▶ EXERCISE INSTRUCTIONS:
When you reach the line containing "天天热文：交通事故赔偿伤者哪些项目？交通", start transcribing exactly and continue through the last line of the data, skipping every picture.
(DATA SECTION)
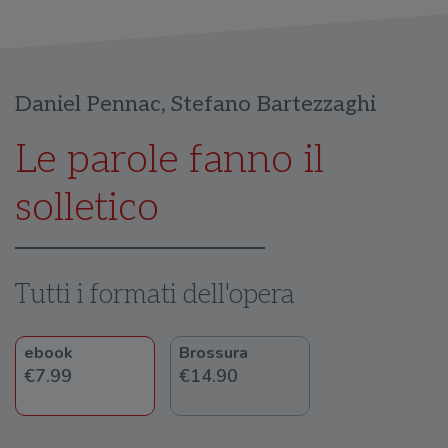
Daniel Pennac
,
Stefano Bartezzaghi
Le parole fanno il
solletico
Tutti i formati dell'opera
ebook
Brossura
€7.99
€14.90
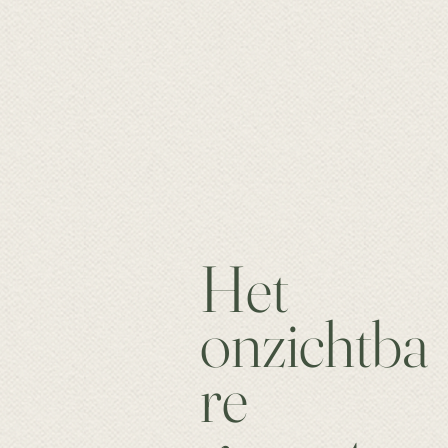
Het
onzichtba
re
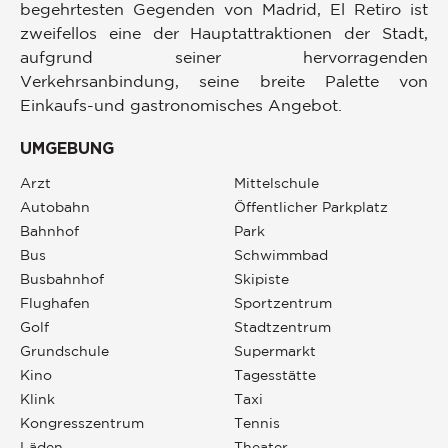
begehrtesten Gegenden von Madrid, El Retiro ist
zweifellos eine der Hauptattraktionen der Stadt,
aufgrund seiner hervorragenden
Verkehrsanbindung, seine breite Palette von
Einkaufs-und gastronomisches Angebot.
UMGEBUNG
Arzt
Mittelschule
Autobahn
Öffentlicher Parkplatz
Bahnhof
Park
Bus
Schwimmbad
Busbahnhof
Skipiste
Flughafen
Sportzentrum
Golf
Stadtzentrum
Grundschule
Supermarkt
Kino
Tagesstätte
Klink
Taxi
Kongresszentrum
Tennis
Läden
Theater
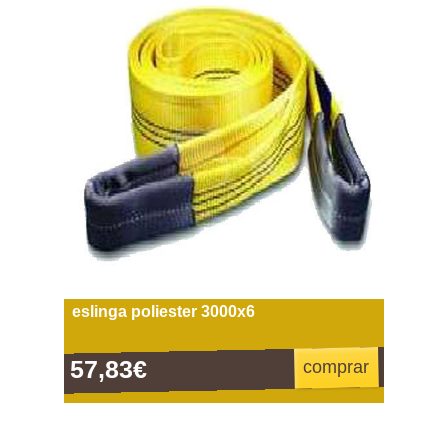
eslinga poliester 3000x6
57,83€
comprar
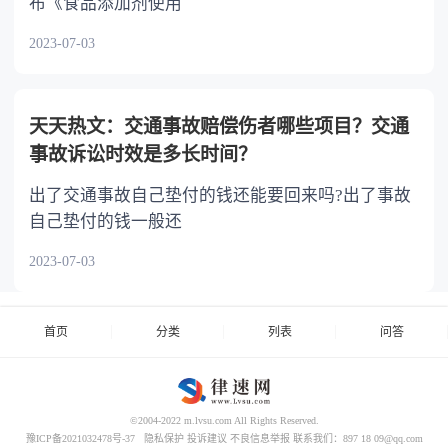
布《食品添加剂使用
2023-07-03
天天热文：交通事故赔偿伤者哪些项目？交通
事故诉讼时效是多长时间？
出了交通事故自己垫付的钱还能要回来吗?出了事故
自己垫付的钱一般还
2023-07-03
首页
分类
列表
问答
©2004-2022 m.lvsu.com All Rights Reserved.
豫ICP备2021032478号-37
隐私保护
投诉建议
不良信息举报
联系我们：897 18 09@qq.com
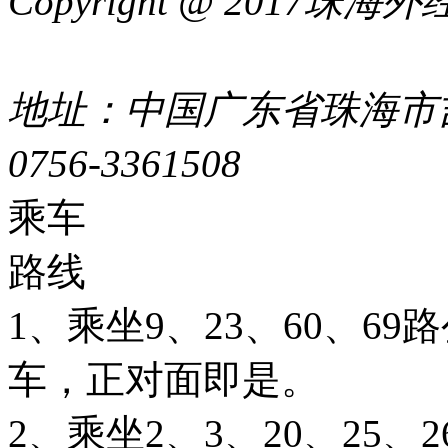
Copyright @ 2017
44049002000399号
地址：中国广东省珠海市吉
0756-3361508
粤ICP备051
乘车
路线
1、乘坐9、23、60、6
车，正对面即是。
2、乘坐2、3、20、25、26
(End DATA SECTION)
▶ EXERCISE SOLUTION:
天天热文：交通事故赔偿伤者哪些项目？交通
事故诉讼时效是多长时间？
出了交通事故自己垫付的钱还能要回来吗?出了事故
自己垫付的钱一般还
2023-07-03
首页
分类
列表
问答
©2004-2022 m.lvsu.com All Rights Reserved.
豫ICP备2021032478号-37
隐私保护
投诉建议
不良信息举报
联系我们：897 18 09@qq.com
Copyright @ 2017
44049002000399号
地址：中国广东省珠海市吉
0756-3361508
粤ICP备051
乘车
路线
1、乘坐9、23、60、6
车，正对面即是。
2、乘坐2、3、20、25、26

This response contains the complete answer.